Sunday, September 21, 2008

NYT Norris: Great Points Re the Paulson Plan

TW: One cannot overstate how broad the powers sought by Paulson are. FDR received tremendous criticism in 1933 for the broad powers he assumed in his effort to reverse the Great Depression. Perhaps we are in a similarly dire situation. I have no doubt the powers will be provided. I repeat when you provide dictatorial powers you better hope for a good dictator, benevolent and competent...the room for abuse with these powers will be immense. I am not referring to fraud I am referring to the powerful and well-connected benefiting to the detriment of the less powerful.

From Robert Reich:
"Put yourself in the shoes of a member of Congress, including our two presidential candidates. The Treasury Secretary and Fed Chair have told you this is necessary to save the economy. If you don’t agree, you risk a meltdown of the entire global financial system...An election is six weeks away.... Now – quick -- what do you do? You have no choice but to say yes."

From Norris:
"It is unsettling to see Wall Street firms that only a week ago feared for their survival hoping to get rich off this program. It needs to be carefully monitored to keep it from becoming a scandal of its own...The Bush administration was a little slow to decide this was a massive crisis, but they reverted to form when they did. They want Congress to give them a blank check to do whatever they want, whatever the cost, with no one able to watch them closely...

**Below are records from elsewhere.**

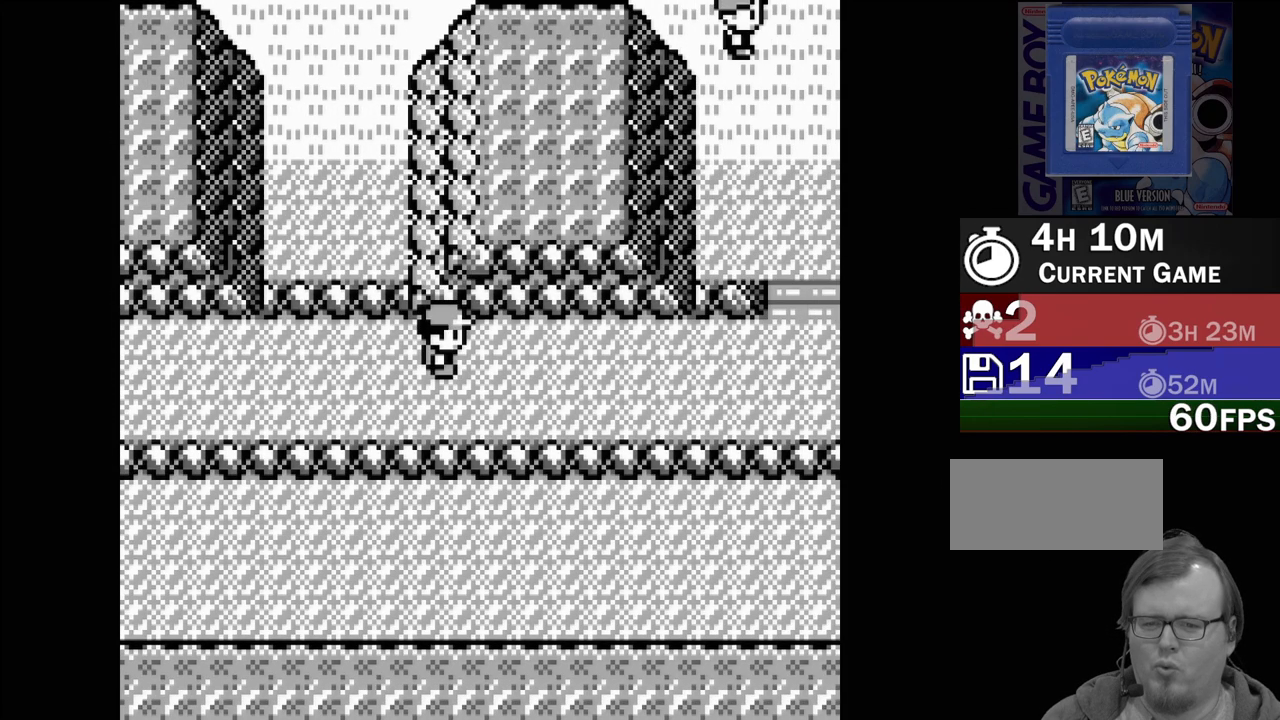
{"buttons": ["DPAD_RIGHT"], "events": []}
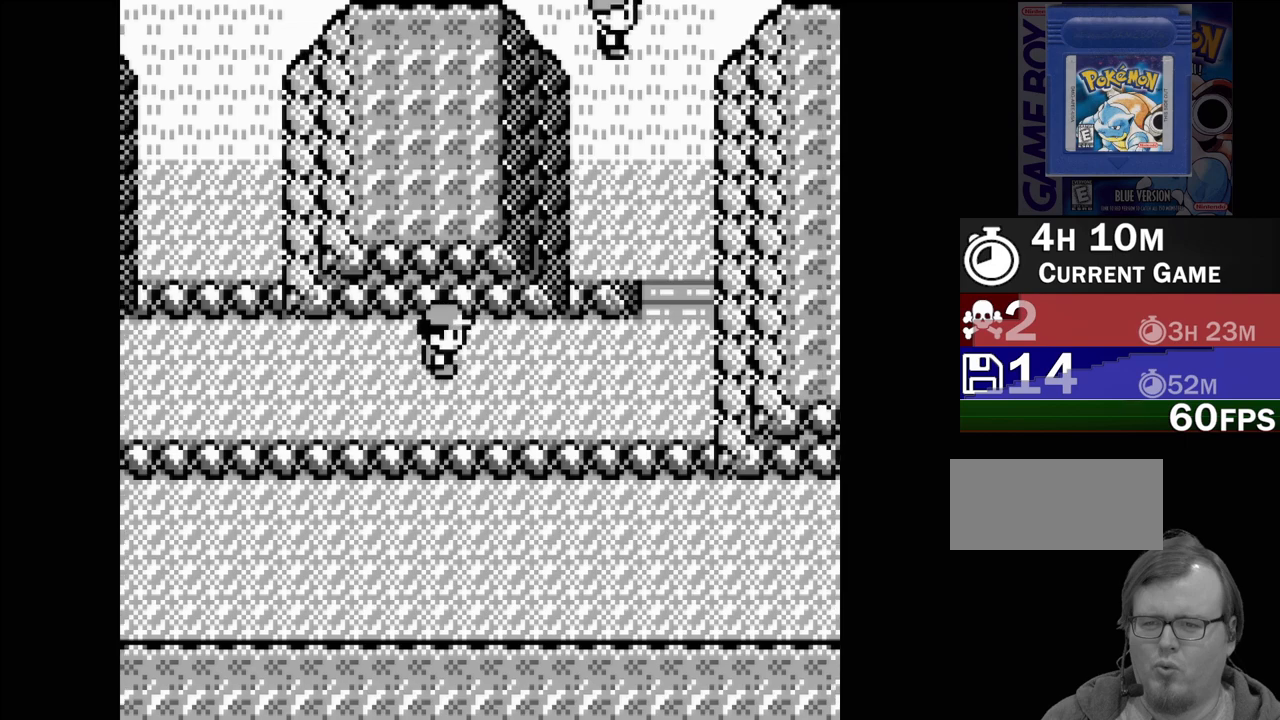
{"buttons": ["DPAD_RIGHT"], "events": []}
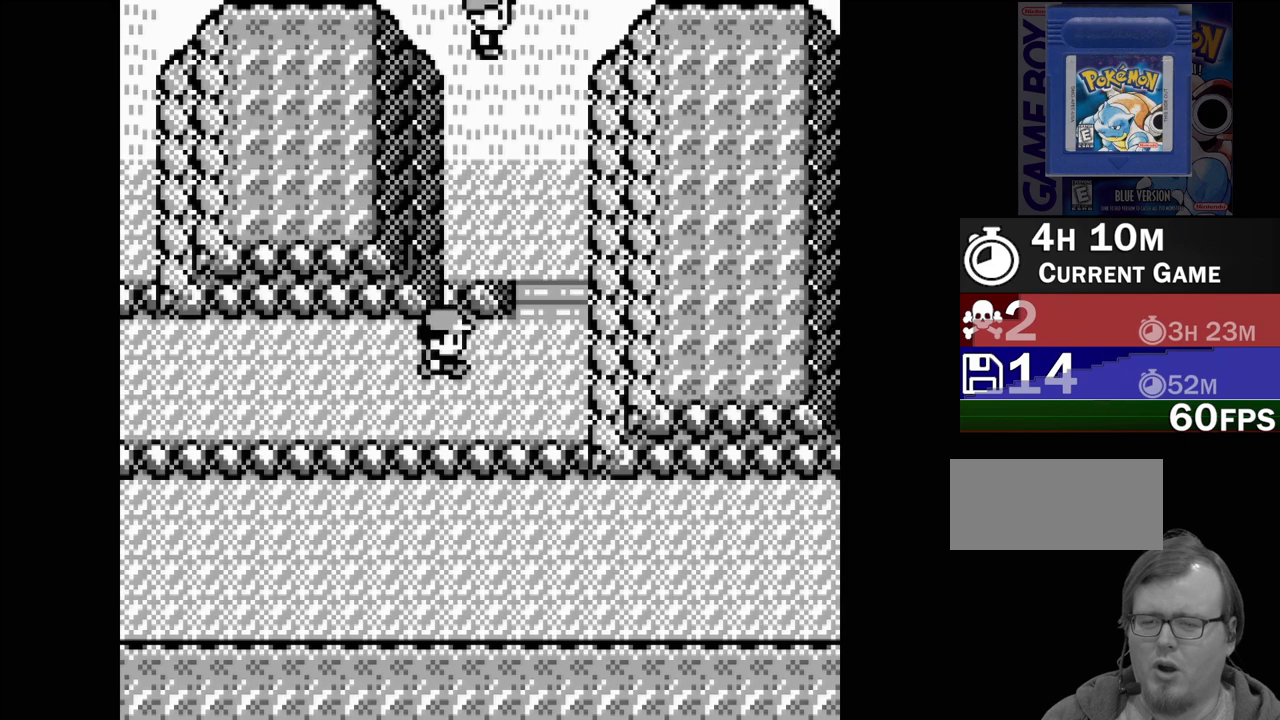
{"buttons": ["DPAD_UP"], "events": [[200, "DPAD_UP", "down"], [267, "DPAD_RIGHT", "up"]]}
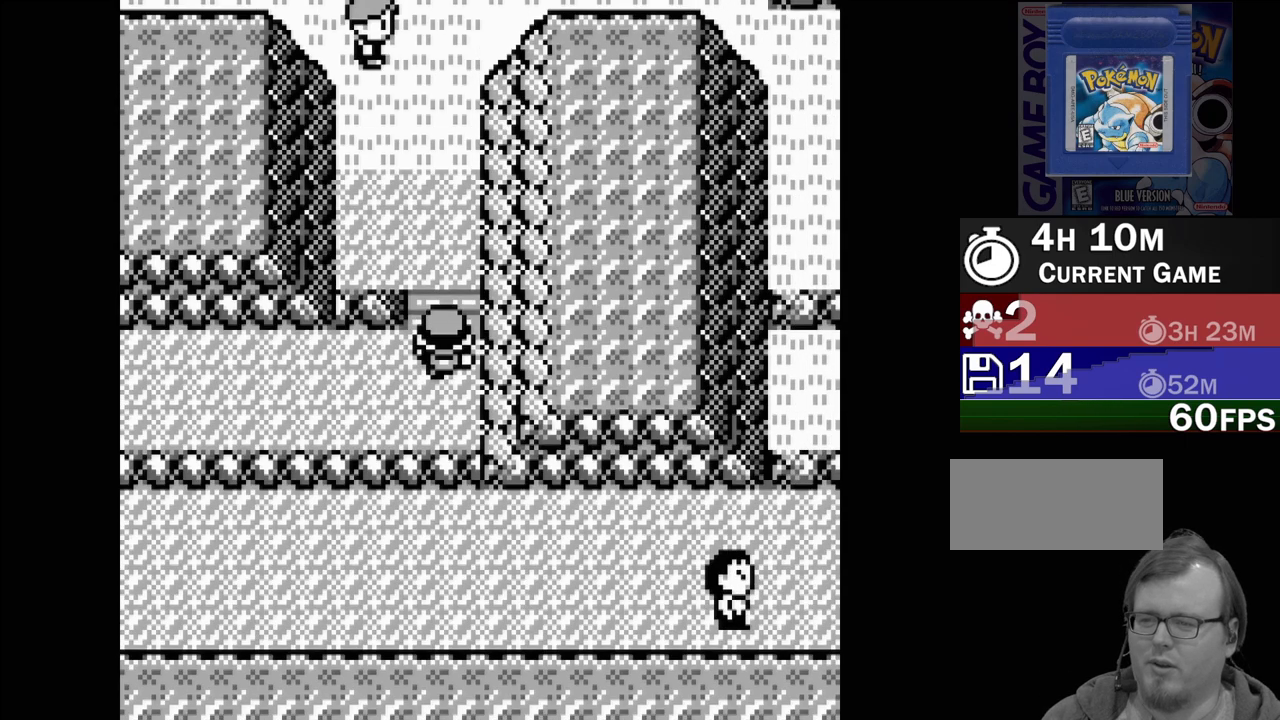
{"buttons": ["DPAD_UP"], "events": []}
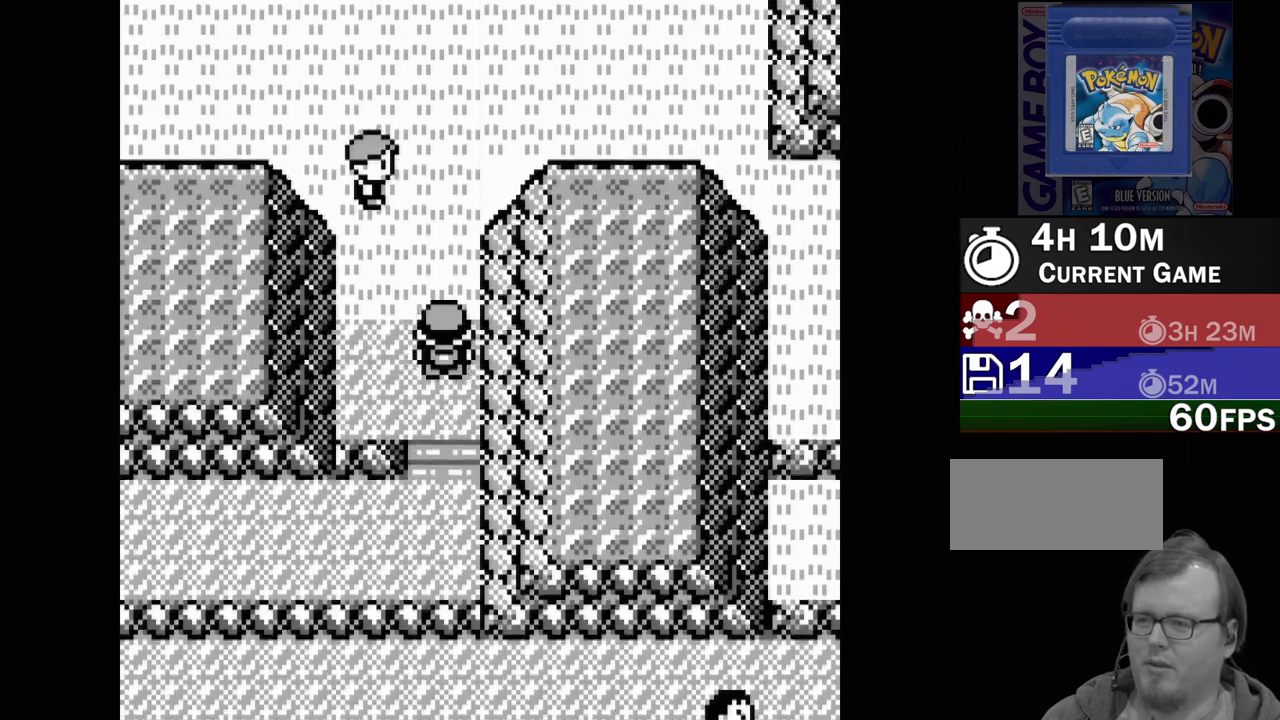
{"buttons": [], "events": [[500, "DPAD_UP", "up"]]}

Hank Paulson is a lot more competent that some of the people who gave the Bush administration a reputation for incompetence...but it would be no insult to him to insist on better monitoring... This crisis is not so important that a bill really needs to be passed without time for the public to read it and study it...

This is not similar to the Resolution Trust Company. The assets it liquidated were acquired when failed savings and loans were taken over by the government. There was no question of purchase price. Here purchase price is crucial. What are the safeguards to prevent cronies and contributors from getting favorable deals, either in selling assets or in purchasing them?

Investors clearly think the shareholders of brokerage firms and banks are being bailed out — not just that failure is being avoided. That should not be allowed to happen. If there is no penalty at all for these disasters, we are more likely to see repeats somewhere down the road. That is far more important than whether a few executives get undeserved bonuses, but the bonuses are more attractive to politicians and may garner more congressional attention than issues of whether the government overpays for assets."